### Exercise passage
- Opening Delimiter -
Cancer cells are cancerous because they have acquired genetic mutations which make them pathologically proliferative. So reversing their compensatory mechanisms isn't an easy thing as it would require genetic approaches. As such, the typical strategy is to either circumvent or overcome their survival mechanisms.

Sorry, Will it not be better if we say that they acquire mutations in genes? To me, acquiring mutations is secondary but basic question is that why they can get mutations? I assume it is due to cells become delicate due to odd exposures(I am not counting accidental mutations by chance).

The hallmark of a good cancer therapy is one that can induce cellular apoptosis. The question is, how do you do this selectively with cancer cells and avoid hurting healthy cells.

Though I may be looking this possibilty bit differently but still,Can't we make local environment hypotonic limited to or near to cancer site?

Btw, whether cancer cell can get cytolysis or sucide, if they get hypotonic environment?

I am having a hard time with your terminology. First let's agree that oxidative stress isn't chronic inflammation.

I can't say, if there can be persistent oxidative stress? If you say, it may be ok.

Next, to answer your question, Yes and no. Excessive oxidative stress can damage cells or make them more vulnerable to secondary injury. This is the current dual hit hypothesis that is running in free radical literature. If you knock out catalase (an antioxidant enyzme) from an animal, the animal will be able to function normally. if you put the animal (mouse) in a high oxygen environment, it will function normally. If you treat the animal with LPS (lipo-polysaccaride, a inflammation inducer), it will respond normally. If you do both of these things, the animal can't bounce back from it.
- Closing Delimiter -
### Problem 1
Quote the forum thread on cancer cells, starting at "The hallmark of" and ending at "hurting healthy cells.".
### Problem 2
For each statement, say whether the forum thread on cancer cells agrees with it. Answer yes or no, and quote the words from the thread that decide it.
(a) An animal with catalase knocked out can still function normally.
(b) Oxidative stress and chronic inflammation are the same thing.
(c) The typical strategy against cancer cells is to reverse their compensatory mechanisms by genetic means.
### Problem 3
Go on with the forum thread on cancer cells and oxidative stress from where it stops.
The material that follows the thread comes from a different source.

### Stored data
- Opening Delimiter -
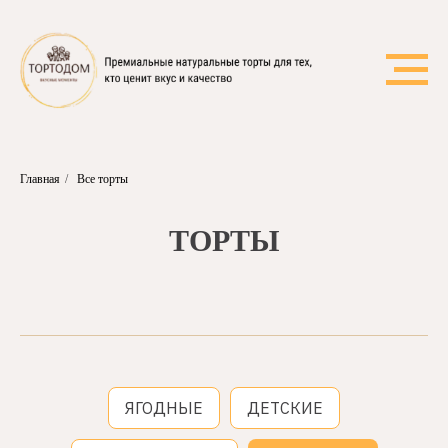
Главная
/
Все торты
ТОРТЫ
ЯГОДНЫЕ
ДЕТСКИЕ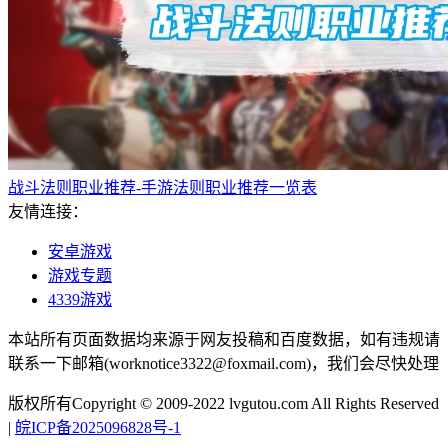
战斗法则职业推荐-手游法则职业推荐一览表
友情连接：
安卓游戏
游戏专题
4339游戏
本站所有页面数据均来源于网友投稿和百度数据，如有违规请
联系一下邮箱(worknotice3322@foxmail.com)，我们会尽快处理
版权所有Copyright © 2009-2022 lvgutou.com All Rights Reserved
|
皖ICP备2025096828号-1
- Closing Delimiter -
### Answer box 1
The hallmark of a good cancer therapy is one that can induce cellular apoptosis. The question is, how do you do this selectively with cancer cells and avoid hurting healthy cells.

### Answer box 2
(a) Yes: "the animal will be able to function normally."
(b) No: "oxidative stress isn't chronic inflammation."
(c) No: "the typical strategy is to either circumvent or overcome their survival mechanisms."

### Answer box 3
So that is the "yes" part of the question. The no comes in the form of the duration of the Oxidative stress. If the Oxidative stress is low and or very transiently high, cells respond by up-regulating their defense mechanisms, thereby protecting themselves to subsequent greater levels of ROS injury. This is the concept behind ischemic preconditioning and one of the reasons why cardiovascular exercise is good for you. Transiently increased blood flow causes oxidative stress in the endothelial cells This low level oxidative stress increases their protective mechanisms.

To understand it better, can you tell what can make normal cells to become so delicate that they can get mutations & increases their protective mechnisms? Whether carcinogens make cells delicate(by cell swelling, oxidative stress, inflammation--if it can also cause cell swelling or otherwise)?

I can't answer this question as I am not certain either.




How do you propose to do this selectively to cancer cells and not healthy cells? Consider current chemotherapeutics. They offer some degree of selectivity as they are typically more toxic to proliferative cells than to non-proliferative cells. Even then, these drugs are extremely hard on the body. Now, if you presume to use a mechanism that will cause cell swelling to induce cell death, I do not see how this approach will be selective to cancer cells and not injure all cell types in the body.

Though I feel I know it bit differently but still, why can't we make local environment near to cencer site(if not spread) hypotonic? I can't say, if hypotonicity to cancer cells can be selective?

 

[Kumar]

What is your argument?
That a bad diet forces cells into an anerobic metabolism and that this anerobic stress causes cancer? This seems like a wag the dog scenario. It would be like saying more CO2 production causes cars to exist.

Abnormal Lactic acid generation can be very important in understanding this issue as acidic environment may be responsible to cell swelling--delicacy of cells, O2 concentration, gastric acidity etc.

 

[Mojo]

I am not counting accidental mutations by chance

Why not?

 

[joobz]

Abnormal Lactic acid generation can be very important in understanding this issue as acidic environment may be responsible to cell swelling--delicacy of cells, O2 concentration, gastric acidity etc.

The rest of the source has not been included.